Tarde en blanco con una descastada corrida de Adolfo Martín
El descastado y deslucido juego que dieron los toros de la ganadería de Adolfo Martín condicionó para mal el resultado artístico de la segunda corrida del abono de Fallas, celebrada en Valencia.
El capítulo torista de la feria de Fallas se reducía a la corrida de Adolfo Martín, los otros victorinos, una ganadería con fama de dura entre los aficionados más exigentes y que embarcó para Valencia un encierro de impecable presentación.
Fueron seis -siete, contando con el sobrero- toros todos cinqueños, de buena lámina, bajos de hechuras, con seriedad en las cabezas y de pelo cárdeno en mayor o menor intensidad.
Pero quizá fuera sólo en eso, en la presentación, en lo único en que cumplieron con las expectativas del escaso público, porque tan buenos continentes demostraron en el ruedo estar casi vacíos de contenido.

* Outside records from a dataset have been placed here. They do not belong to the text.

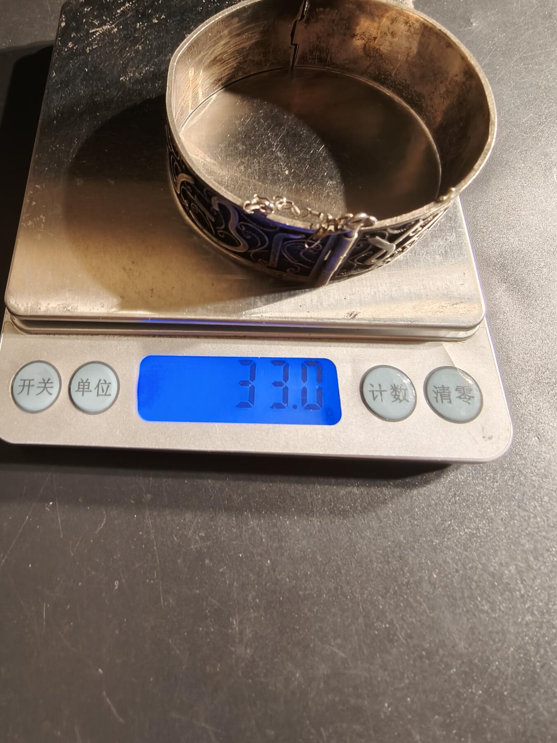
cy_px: 372
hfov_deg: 58.9
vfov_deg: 73.9
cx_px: 278
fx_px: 493
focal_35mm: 23
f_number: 2
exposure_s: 1/50
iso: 200
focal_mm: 2.32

A la corrida le faltó precisamente eso: casta y fondo de bravura. Casi sin excepción, todos se fueron desinflando apenas salían al ruedo, sin empujar en serio a los caballos y llegando al último tercio con muy escasos bríos, sin fuerza ni raza.
Alguno llegó a defenderse y se quedó corto por esa falta de fuerzas, pero sus complicaciones tampoco significaron mayor amenaza para los toreros. Hasta el mejor toro de la corrida, que fue el tercero, tuvo una nobleza demasiado dulce, casi bobalicona, que le restó vibración al trasteo de un Javier Castaño que siempre mantuvo con él ciertas e inexplicables precauciones.
Después de dejar a su cuadrilla protagonizar su ya habitual show banderillero -que esta vez le costó una fea voltereta del sexto a David Adalid- Castaño no terminó de entenderse ni con el toro destacado ni con un sexto también noble pero endeble y enseguida a menos.
Por su parte, Rafaelillo quiso siempre encauzar su labor por la vía de la épica, estuviera o no justificada. El primero, flojo de riñones, le pedía algo más de delicadeza, pero el torero murciano se enfrascó en una pelea individual para conectar con los tendidos y, tras una buena estocada, dar una benévola vuelta al ruedo.
Fue el cuarto, el de mayor peligro del encierro, el que sí exigió de Rafaelillo una mayor tensión lidiadora, puesto que a medida que le plantó cara comenzó a desarrollar peligro y a cortar sus embestidas sin permitirle más que poner voluntad en el empeño.
Una técnica más sutil utilizó Fernando Robleño con el segundo. En concreto, el madrileño puso suavidad, sinceridad y temple a todo lo que le planteó a un astado sin voluntad alguna de emplearse en las embestidas y que, parado finalmente, no agradeció nunca las facilidades que le dio su matador.
El quinto, también muy flojo de cuartos traseros, acabó absolutamente desfondado en apenas unos minutos desde que Robleño le puso la muleta por delante. Y así, con algunos sobresaltos pero sin ninguna emoción, pasó en blanco la segunda de las Fallas, la única concesión al torismo.